Further driving down costs, each Origin is expected to be put to almost continuous use and then clock about 1 million miles before heading to the junkyard, or six times more than the typical car today. Using the planned Cruise ride-sharing service rather than owning a private vehicle should save the typical motorist in San Francisco – where the operation will debut – about $5,000 annually, Ammann predicted.

(GM, Cruise put San Fran robot-taxi trial on hold)

“They want to make this more cost effective and safer than owning and driving your own vehicle,” said Sam Abuelsamid, Navigant Research analyst.

The Cruise announcement was relatively short on specifics, including the precise timing of the vehicle’s production launch, as well as where it will be built. Abuelsamid and other observers told TheDetroitBureau.com they are expecting GM to use either the Orion Assembly Plant building the automaker’s Chevrolet Bolt EV, or the nearby Detroit-Hamtramck Assembly Plant, which is undergoing an $800 million makeover for electric vehicle production.

While the spotlight was on the passenger version of Origin, several different variants eventually will be produced, including one for driverless delivery services, Ammann revealed.

Cruise Chief Dan Ammann says the new Origin could help San Francisco residents cut $5,000 a year from their transportation budget.

GM isn’t the only automaker looking at ways to radically reshape the automobile to take advantage of electric and autonomous technology. Toyota, for one, has already shown a fully driverless concept called e-Pallette that is similar in basic design to the Cruise Origin.

Both vehicles face some challenges before they can get into real-world use, however. Cruise officials, for one, acknowledged they are still working out the final bugs in the Origin’s autonomous technology. Then there is the legal side.

GM applied to the National Highway Traffic Safety Administration, or NHTSA, in 2018, for a waiver allowing the operation of a vehicle without driver controls. NHTSA did not immediately respond, however, and GM Chief Executive Mary Barra met with government officials late last year to push them to move on the request.

Eventually, there could be a number of manufacturers producing fully driverless vehicles for ride-sharing services. In the meantime, more and more prototype vehicles are going into testing on public roads.
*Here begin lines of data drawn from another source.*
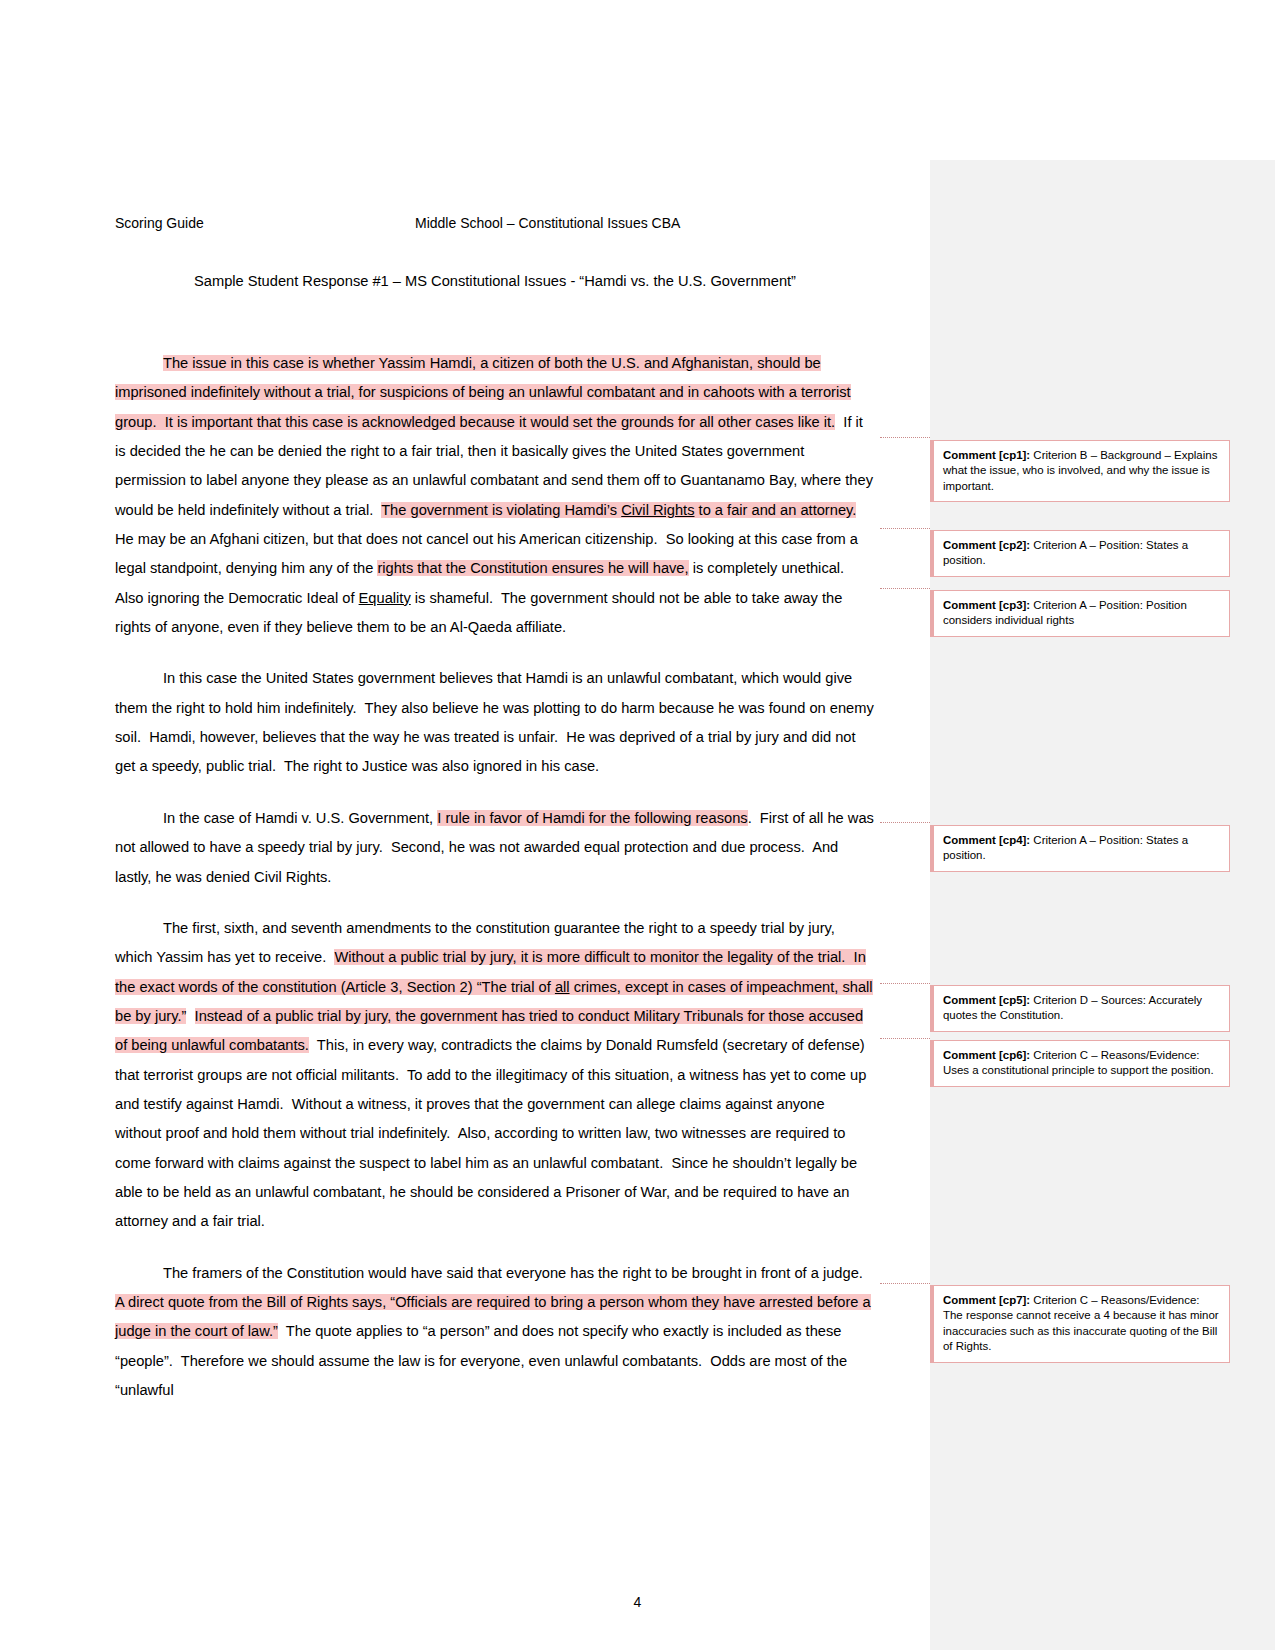Scoring Guide
Middle School – Constitutional Issues CBA
Sample Student Response #1 – MS Constitutional Issues - “Hamdi vs. the U.S. Government”
The issue in this case is whether Yassim Hamdi, a citizen of both the U.S. and Afghanistan, should be imprisoned indefinitely without a trial, for suspicions of being an unlawful combatant and in cahoots with a terrorist group. It is important that this case is acknowledged because it would set the grounds for all other cases like it. If it is decided the he can be denied the right to a fair trial, then it basically gives the United States government permission to label anyone they please as an unlawful combatant and send them off to Guantanamo Bay, where they would be held indefinitely without a trial. The government is violating Hamdi’s Civil Rights to a fair and an attorney. He may be an Afghani citizen, but that does not cancel out his American citizenship. So looking at this case from a legal standpoint, denying him any of the rights that the Constitution ensures he will have, is completely unethical. Also ignoring the Democratic Ideal of Equality is shameful. The government should not be able to take away the rights of anyone, even if they believe them to be an Al-Qaeda affiliate.
In this case the United States government believes that Hamdi is an unlawful combatant, which would give them the right to hold him indefinitely. They also believe he was plotting to do harm because he was found on enemy soil. Hamdi, however, believes that the way he was treated is unfair. He was deprived of a trial by jury and did not get a speedy, public trial. The right to Justice was also ignored in his case.
In the case of Hamdi v. U.S. Government, I rule in favor of Hamdi for the following reasons. First of all he was not allowed to have a speedy trial by jury. Second, he was not awarded equal protection and due process. And lastly, he was denied Civil Rights.
The first, sixth, and seventh amendments to the constitution guarantee the right to a speedy trial by jury, which Yassim has yet to receive. Without a public trial by jury, it is more difficult to monitor the legality of the trial. In the exact words of the constitution (Article 3, Section 2) “The trial of all crimes, except in cases of impeachment, shall be by jury.” Instead of a public trial by jury, the government has tried to conduct Military Tribunals for those accused of being unlawful combatants. This, in every way, contradicts the claims by Donald Rumsfeld (secretary of defense) that terrorist groups are not official militants. To add to the illegitimacy of this situation, a witness has yet to come up and testify against Hamdi. Without a witness, it proves that the government can allege claims against anyone without proof and hold them without trial indefinitely. Also, according to written law, two witnesses are required to come forward with claims against the suspect to label him as an unlawful combatant. Since he shouldn’t legally be able to be held as an unlawful combatant, he should be considered a Prisoner of War, and be required to have an attorney and a fair trial.
The framers of the Constitution would have said that everyone has the right to be brought in front of a judge. A direct quote from the Bill of Rights says, “Officials are required to bring a person whom they have arrested before a judge in the court of law.” The quote applies to “a person” and does not specify who exactly is included as these “people”. Therefore we should assume the law is for everyone, even unlawful combatants. Odds are most of the “unlawful
Comment [cp1]: Criterion B – Background – Explains what the issue, who is involved, and why the issue is important.
Comment [cp2]: Criterion A – Position: States a position.
Comment [cp3]: Criterion A – Position: Position considers individual rights
Comment [cp4]: Criterion A – Position: States a position.
Comment [cp5]: Criterion D – Sources: Accurately quotes the Constitution.
Comment [cp6]: Criterion C – Reasons/Evidence: Uses a constitutional principle to support the position.
Comment [cp7]: Criterion C – Reasons/Evidence: The response cannot receive a 4 because it has minor inaccuracies such as this inaccurate quoting of the Bill of Rights.
4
Google spinoff Waymo launched a ride-sharing venture with Lyft in the Phoenix area in 2018 but it is using modified versions of conventional vehicles, such as the Chrysler Pacifica Hybrid minivan, and those require human backup “operators” in the event of an emergency.

Cruise CTO Vogt says that the cost savings to users could increase as it becomes less expensive to produce the Origin.

The Cruise Origin may be driverless, but there will remain limits to what its “Level  4” technology can handle. The vehicles will be “geo-fenced,” limited to operating in specifically mapped areas and in relatively good weather. The industry’s eventual goal is “Level 5” autonomy, vehicles able to operate anywhere, even off-road. But few expect that to come to fruition until late in the decade — at the earliest.

(GM’s Cruise Unit Gets Additional $1.15B in New Funding)

Founded in 2013 as Cruise Automation, the company has raised $7.25 billion to fund autonomous vehicle development, with GM, Honda, Japan’s SoftBank Vision Fund and T. Rowe Price Associates among its primary investors. Ammann was named its chief executive in November 2018.